In your copy, reproduce each entry exactly and include no picture.

Stored dataset items
══════════

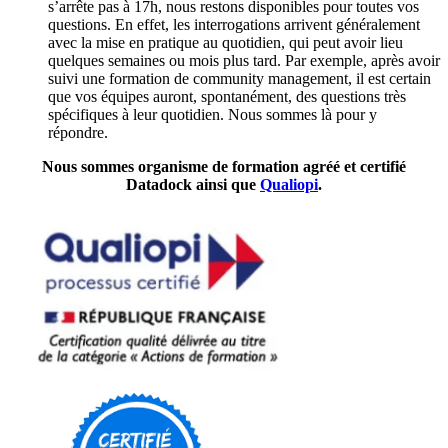
s’arrête pas à 17h, nous restons disponibles pour toutes vos
questions. En effet, les interrogations arrivent généralement
avec la mise en pratique au quotidien, qui peut avoir lieu
quelques semaines ou mois plus tard. Par exemple, après avoir
suivi une formation de community management, il est certain
que vos équipes auront, spontanément, des questions très
spécifiques à leur quotidien. Nous sommes là pour y
répondre.
Nous sommes organisme de formation agréé et certifié
Datadock ainsi que
Qualiopi
.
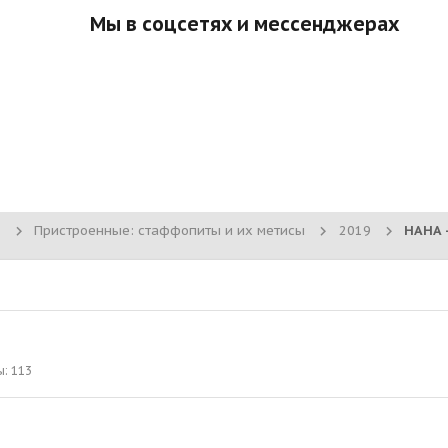
Мы в соцсетях и мессенджерах
Пристроенные: стаффопиты и их метисы
2019
ы
113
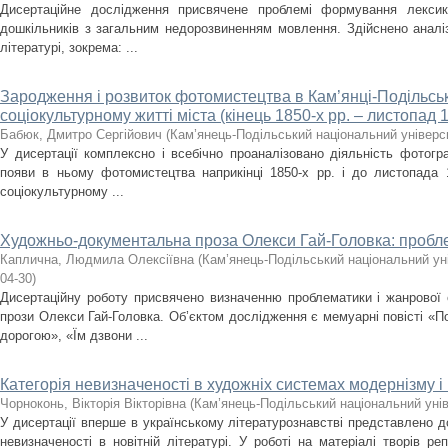
Дисертаційне дослідження присвячене проблемі формування лекси
дошкільників з загальним недорозвиненням мовлення. Здійснено аналіз
літературі, зокрема: ...
Зародження і розвиток фотомистецтва в Кам’янці-Подільсь
соціокультурному житті міста (кінець 1850-х рр. – листопад 1
Бабюк, Дмитро Сергійович
(
Кам’янець-Подільський національний універси
У дисертації комплексно і всебічно проаналізовано діяльність фотогр
появи в ньому фотомистецтва наприкінці 1850-х рр. і до листопада 
соціокультурному ...
Художньо-документальна проза Олекси Гай-Головка: пробл
Каплична, Людмила Олексіївна
(
Кам’янець-Подільський національний уні
04-30
)
Дисертаційну роботу присвячено визначенню проблематики і жанрової
прози Олекси Гай-Головка. Об’єктом дослідження є мемуарні повісті «
дорогою», «Їм дзвони ...
Категорія невизначеності в художніх системах модернізму 
Чорноконь, Вікторія Вікторівна
(
Кам’янець-Подільський національний унів
У дисертації вперше в українському літературознавстві представлено д
невизначеності в новітній літературі. У роботі на матеріалі творів ре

══════════

Written reply.
s’arrête pas à 17h, nous restons disponibles pour toutes vos
questions. En effet, les interrogations arrivent généralement
avec la mise en pratique au quotidien, qui peut avoir lieu
quelques semaines ou mois plus tard. Par exemple, après avoir
suivi une formation de community management, il est certain
que vos équipes auront, spontanément, des questions très
spécifiques à leur quotidien. Nous sommes là pour y
répondre.
Nous sommes organisme de formation agréé et certifié
Datadock ainsi que
Qualiopi
.
Мы в соцсетях и мессенджерах
Пристроенные: стаффопиты и их метисы
2019
ы
113
Дисертаційне дослідження присвячене проблемі формування лекси
дошкільників з загальним недорозвиненням мовлення. Здійснено аналіз
літературі, зокрема: ...
Зародження і розвиток фотомистецтва в Кам’янці-Подільсь
соціокультурному житті міста (кінець 1850-х рр. – листопад 1
Бабюк, Дмитро Сергійович
(
Кам’янець-Подільський національний універси
У дисертації комплексно і всебічно проаналізовано діяльність фотогр
появи в ньому фотомистецтва наприкінці 1850-х рр. і до листопада 
соціокультурному ...
Художньо-документальна проза Олекси Гай-Головка: пробл
Каплична, Людмила Олексіївна
(
Кам’янець-Подільський національний уні
04-30
)
Дисертаційну роботу присвячено визначенню проблематики і жанрової
прози Олекси Гай-Головка. Об’єктом дослідження є мемуарні повісті «
дорогою», «Їм дзвони ...
Категорія невизначеності в художніх системах модернізму 
Чорноконь, Вікторія Вікторівна
(
Кам’янець-Подільський національний унів
У дисертації вперше в українському літературознавстві представлено д
невизначеності в новітній літературі. У роботі на матеріалі творів ре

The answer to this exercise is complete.